Pemerintah telah mengumumkan rencana pemindahan ibu kota pemerintahan ke wilayah Kabupaten Penajam Paser Utara dan sebagian wilayah Kabupaten Kutai Kertanegara, Provinsi Kalimantan Timur.
Meski ibu kota baru ini akan mengemban fungsi utama di bidang pemerintahan, namun kota tersebut tidak akan menggantikan keseluruhan fungsi yang saat ini berjalan di Kota Jakarta.
“Ini berbagi fungsi, jadi fungsi pemerintahan yang pindah ke satu titik lain di Indonesia. Fungsi yang lain, fungsi ekonomi, fungsi komersial, ya tetap di Jakarta. Itu tidak akan membangkrutkan Jakarta, Jakarta tetap akan hidup dan menghidupi daerah hinterland-nya,” ujar pakar pembangunan wilayah UGM, Prof. Dr. R. Rijanta, M.Sc., saat diwawancara Selasa (27/8).

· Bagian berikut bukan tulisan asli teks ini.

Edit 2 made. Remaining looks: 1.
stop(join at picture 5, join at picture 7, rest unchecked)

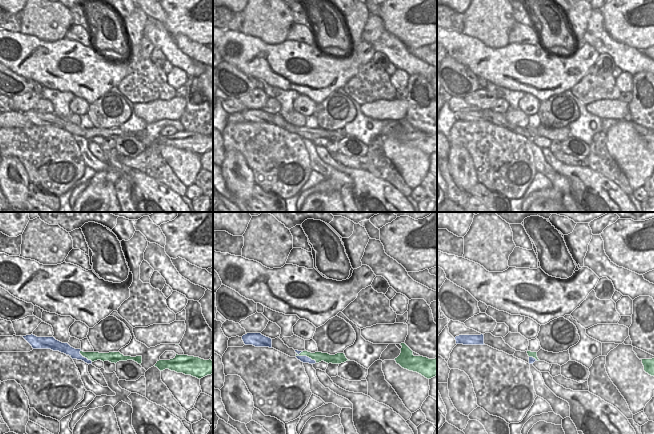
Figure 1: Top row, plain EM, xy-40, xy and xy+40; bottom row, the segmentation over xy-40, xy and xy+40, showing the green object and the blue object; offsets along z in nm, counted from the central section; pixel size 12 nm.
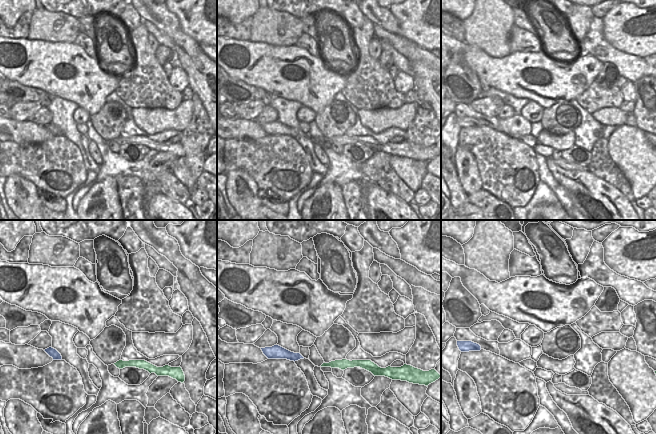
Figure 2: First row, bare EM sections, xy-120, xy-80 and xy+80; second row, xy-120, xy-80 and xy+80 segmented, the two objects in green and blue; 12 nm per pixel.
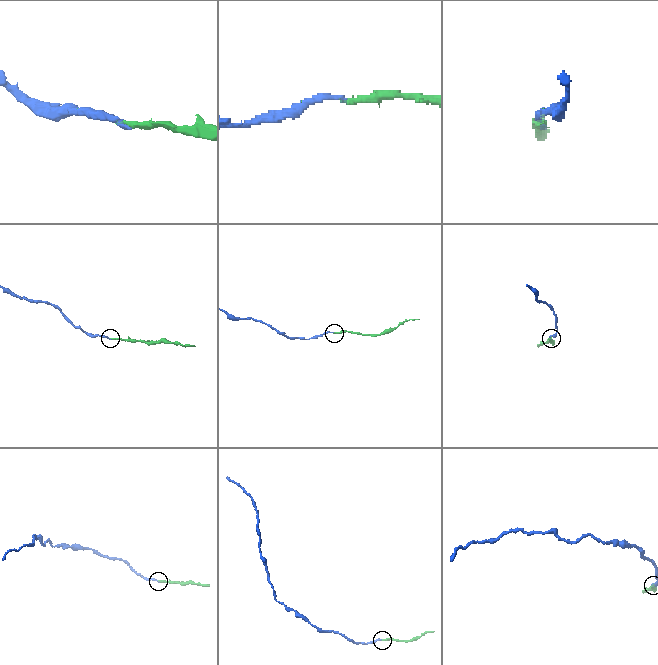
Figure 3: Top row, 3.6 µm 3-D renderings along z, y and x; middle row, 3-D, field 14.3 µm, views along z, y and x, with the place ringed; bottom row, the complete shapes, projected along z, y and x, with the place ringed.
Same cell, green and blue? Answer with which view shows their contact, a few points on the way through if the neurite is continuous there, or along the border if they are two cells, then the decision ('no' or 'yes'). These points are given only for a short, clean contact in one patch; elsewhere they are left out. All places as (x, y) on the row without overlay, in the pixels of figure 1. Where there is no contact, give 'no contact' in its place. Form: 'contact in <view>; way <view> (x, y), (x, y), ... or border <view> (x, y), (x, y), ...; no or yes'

Urgensi pemindahan ibu kota, ujarnya, tidak semata-mata didasarkan pada kondisi kemacetan atau kepadatan penduduk yang terjadi di Jakarta, namun pada fakta bahwa fungsi kota yang dijalankan oleh Jakarta sudah saling menumpuk hingga menimbulkan kompleksitas, serta demi mewujudkan keseimbangan spasial dalam pembangunan di Indonesia.
“Jakarta itu rumit, macet, karena Jakarta merupakan tumpukan fungsi pelayanan yang sifatnya bercampur. Jakarta mengemban fungsi kota yang banyak sekali, dari fungsi pelayanan yang sifatnya lokal, regional sekitar Jakarta, sampai dengan fungsi nasional dan bahkan yang cakupan layanannya internasional,” terangnya.
Pembagian fungsi kota kepada ibu kota yang baru, menurutnya, menjadi hal yang baik bagi kota Jakarta sendiri, kota yang dituju, serta bagi daerah lain yang menjadi bagian dari pengembangan wilayah ibu kota baru.
Baginya, keputusan memindahkan ibu kota ke luar Jawa adalah keputusan yang tepat untuk rencana pembangunan jangka panjang, terutama untuk mengoreksi problem kesenjangan yang semakin parah.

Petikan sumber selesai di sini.